EXTRAIT DU TEXTE:
Si c’est dans « Méli-Mélo » en 1855, quand Lewis Carroll n’était pas encore né, où fut publiée la première strophe du Jabberwocky, le poème complet parut en 1871 dans le premier chapitre d’ « à travers le miroir». C’est Humpty-Dumpty qui, dans le chapitre 6, affirme à Alice avoir le pouvoir d’ « expliquer tous les poèmes qui aient jamais été inventés et bon nombre de ceux qui ne le sont pas encore.»
 
                                                                            
«Alice lui cite alors la première strophe du Jabberwocky, et Humpty-Dumpty affirme que chaque mot est comme un «portmanteau», c’est-à-dire, dans l’anglais du 19ème siècle, une petite valise, qu’il contient deux autres mots.» (Hervé Le Tellier dans sa préface d’ « À travers le Jabberwocky »)

le Jazzerocky

C’était toasteur et les taveurs
Grifflaient et scrifflaient dans l’elferbe
Touffleurs valsaient les fêtaveurs
Les verchons fourgus srougniferbent

Au Jazzerock, fils garde au choc
Sa griffe qui choque, sa gueule qui croque
L’oiseau croqueur, l’oiseau moqueur
Le jubjugueur oiseau rêveur

Au Bandernastch, mon fils prend garde
Ce monstre dont l’ombre parade
Va, prend ta vorpaline épée
Sous l’arbre où poussent les pensées

L’arbre barbu berçait ton ombre
Et tes pensées flânaient solombre
Le Jazzerock l’oeil frémissant
Vint tout soudain en vombrissant

Tu l’as cherchée tu l’as trouvée
La bête était à bout d’épée
Vlan flac et pan, il tue la bête
Et vlan s’en va le coeur en fête

Tu as tué le Jazzerock
Fier comme un croc, fort comme un roc
Notre vieillard vrillait de joie
En son fils flamboyait un roi

C’était toasteur et les taveurs
Grifflaient et scrifflaient dans l’elferbe
Touffleurs valsaient les fêtaveurs
Les verchons fourgus scrougniferbent

(traduction de Juliette Clochelune)

DONNÉES FOURNIES:
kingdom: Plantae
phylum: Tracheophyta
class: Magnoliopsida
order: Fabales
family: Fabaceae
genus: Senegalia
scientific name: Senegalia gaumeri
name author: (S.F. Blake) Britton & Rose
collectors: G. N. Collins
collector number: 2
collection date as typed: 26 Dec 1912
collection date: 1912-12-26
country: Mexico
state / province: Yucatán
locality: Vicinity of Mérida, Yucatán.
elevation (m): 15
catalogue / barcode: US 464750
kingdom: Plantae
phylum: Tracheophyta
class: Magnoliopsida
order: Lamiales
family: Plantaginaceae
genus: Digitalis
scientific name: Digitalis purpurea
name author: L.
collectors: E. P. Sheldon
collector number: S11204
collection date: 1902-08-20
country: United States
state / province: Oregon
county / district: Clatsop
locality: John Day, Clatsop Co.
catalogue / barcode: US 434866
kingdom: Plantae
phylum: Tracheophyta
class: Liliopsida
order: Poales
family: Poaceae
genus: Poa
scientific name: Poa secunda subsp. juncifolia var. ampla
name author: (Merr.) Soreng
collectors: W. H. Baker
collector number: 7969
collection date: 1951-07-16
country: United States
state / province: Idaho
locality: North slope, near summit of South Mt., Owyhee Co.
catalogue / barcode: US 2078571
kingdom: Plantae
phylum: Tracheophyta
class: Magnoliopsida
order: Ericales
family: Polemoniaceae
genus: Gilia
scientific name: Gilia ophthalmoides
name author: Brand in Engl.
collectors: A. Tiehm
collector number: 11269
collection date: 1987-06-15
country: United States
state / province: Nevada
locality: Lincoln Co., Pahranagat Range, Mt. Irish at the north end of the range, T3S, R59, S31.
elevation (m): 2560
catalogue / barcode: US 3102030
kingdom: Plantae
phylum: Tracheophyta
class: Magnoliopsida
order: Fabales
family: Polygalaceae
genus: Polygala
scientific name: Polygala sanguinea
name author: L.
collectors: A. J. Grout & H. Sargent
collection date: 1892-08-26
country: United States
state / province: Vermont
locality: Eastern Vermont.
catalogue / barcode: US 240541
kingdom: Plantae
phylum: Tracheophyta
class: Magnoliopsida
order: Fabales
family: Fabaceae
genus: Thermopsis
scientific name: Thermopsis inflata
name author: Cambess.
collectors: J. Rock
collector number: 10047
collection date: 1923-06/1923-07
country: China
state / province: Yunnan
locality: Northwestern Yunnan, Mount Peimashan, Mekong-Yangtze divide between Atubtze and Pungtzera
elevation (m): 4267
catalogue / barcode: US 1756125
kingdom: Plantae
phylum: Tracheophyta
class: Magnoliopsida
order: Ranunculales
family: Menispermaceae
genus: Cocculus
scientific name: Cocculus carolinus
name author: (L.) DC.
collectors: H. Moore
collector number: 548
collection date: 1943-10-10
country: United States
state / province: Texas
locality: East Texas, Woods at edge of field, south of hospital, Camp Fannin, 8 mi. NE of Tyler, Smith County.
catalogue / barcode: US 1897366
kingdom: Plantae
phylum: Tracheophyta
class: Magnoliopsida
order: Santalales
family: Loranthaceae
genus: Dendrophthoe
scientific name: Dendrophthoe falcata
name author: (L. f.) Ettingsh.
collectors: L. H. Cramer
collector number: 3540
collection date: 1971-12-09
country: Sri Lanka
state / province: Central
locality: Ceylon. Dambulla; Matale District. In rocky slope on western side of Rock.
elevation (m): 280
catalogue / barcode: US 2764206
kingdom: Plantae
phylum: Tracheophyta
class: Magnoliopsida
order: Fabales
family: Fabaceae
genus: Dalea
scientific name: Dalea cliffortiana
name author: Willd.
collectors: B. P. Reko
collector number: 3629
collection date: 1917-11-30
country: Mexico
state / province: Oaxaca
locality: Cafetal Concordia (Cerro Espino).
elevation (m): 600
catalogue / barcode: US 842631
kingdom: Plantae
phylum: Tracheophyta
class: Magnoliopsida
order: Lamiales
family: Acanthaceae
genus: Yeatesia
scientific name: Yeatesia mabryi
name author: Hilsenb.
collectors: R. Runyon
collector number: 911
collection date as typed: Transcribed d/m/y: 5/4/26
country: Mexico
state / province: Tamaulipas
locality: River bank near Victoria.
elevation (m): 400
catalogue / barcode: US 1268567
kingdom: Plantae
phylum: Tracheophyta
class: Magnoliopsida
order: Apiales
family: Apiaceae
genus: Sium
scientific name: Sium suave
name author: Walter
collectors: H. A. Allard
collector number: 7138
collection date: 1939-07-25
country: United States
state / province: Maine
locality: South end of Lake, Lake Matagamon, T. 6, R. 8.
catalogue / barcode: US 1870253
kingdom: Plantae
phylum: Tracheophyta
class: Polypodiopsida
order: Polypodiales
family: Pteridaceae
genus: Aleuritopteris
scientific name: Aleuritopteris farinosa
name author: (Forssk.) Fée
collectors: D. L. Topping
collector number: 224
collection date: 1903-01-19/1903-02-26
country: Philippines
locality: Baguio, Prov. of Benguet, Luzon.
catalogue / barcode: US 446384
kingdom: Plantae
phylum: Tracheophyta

TRAVAIL DEMANDÉ:
1. Répondez aux questions suivantes à partir du texte sur le Jabberwocky :
(a) En quelle année le poème complet parut-il, et dans quel chapitre d'« À travers le miroir » ?
(b) Quel sens le mot « portmanteau » avait-il dans l'anglais du 19ème siècle, selon la préface citée ?
(c) Qui a signé la traduction intitulée « le Jazzerocky » ?
2. Rédigez la suite du texte sur le Jabberwocky, à partir de sa dernière ligne.
Ces données forment un matériau indépendant du texte sur le Jabberwocky.

RÉPONSES PAR CONSIGNE:
1.
(a) En 1871, dans le premier chapitre.
(b) Une petite valise.
(c) Juliette Clochelune.

2.
«C’est pourquoi aussi, plus que tout autre texte, Jabberwocky démontre combien traduire, mieux encore qu’une science, est un art. Pour un traducteur, Jabberwocky est un défi qui tient  à la fois du rêve et du cauchemar. Faut-il préserver les sens enfouis du mot, lui préférer a musique, respecter le rythme du poème ? Peut-on éviter que le mot nouveau créé ne cogne avec l’imaginaire phonétique très différent de la langue de traduction ? Un délicieux supplice pour forts en thème autant qu’en version. » (Hervé Le Tellier)

On retrouve le  Bandersnatch dans « La chasse au Snark » un poème-fleuve de 141 quatrains rimés publié en 1876 qui, plus tard, fut réhabilité en France grâce aux surréallistes. L’Oulipo (ouvroir de littérature potentielle) n’était pas loin de Lewis Carroll ! Dans  sa préface  d’« Alice à la scène » il racontera comment lui est venue la dernière phrase de «La Chasse au Snark» (il se plaisait à glisser dans chaque préface de ses livres une réponse ou une question à une devinette d’un précédent conte ou recueil) :
« Je me promenais, seul, sur une colline, par un beau jour d’été, quand soudain surgit dans mon esprit un vers isolé: « Car le Snark était un Boojum, voyez-vous.» Je ne savais pas, alors, ce qu’il signifiait ; je ne le sais pas aujourd’hui, mais je le notai et, quelques temps après, le reste de la strophe m’apparut, terminé par ce vers. Ainsi, graduellement, à divers moments des deux années suivantes, le reste du poème se composa, la strophe initiale en devenant la dernière. » Et dans une lettre à Florence Balfour en avril 1876 : « Vous avez lu le Snark, j'espère que vous m'écrirez un petit mot pour me dire si vous l'avez aimé et si vous pouvez vraiment le comprendre. Certains enfants le trouvent énigmatique. Bien entendu, vous savez ce qu'est un Snark ? Si oui, ayez la gentillesse de me l'apprendre : car pour ma part, je n'ai aucune idée de ce à quoi ça ressemble.»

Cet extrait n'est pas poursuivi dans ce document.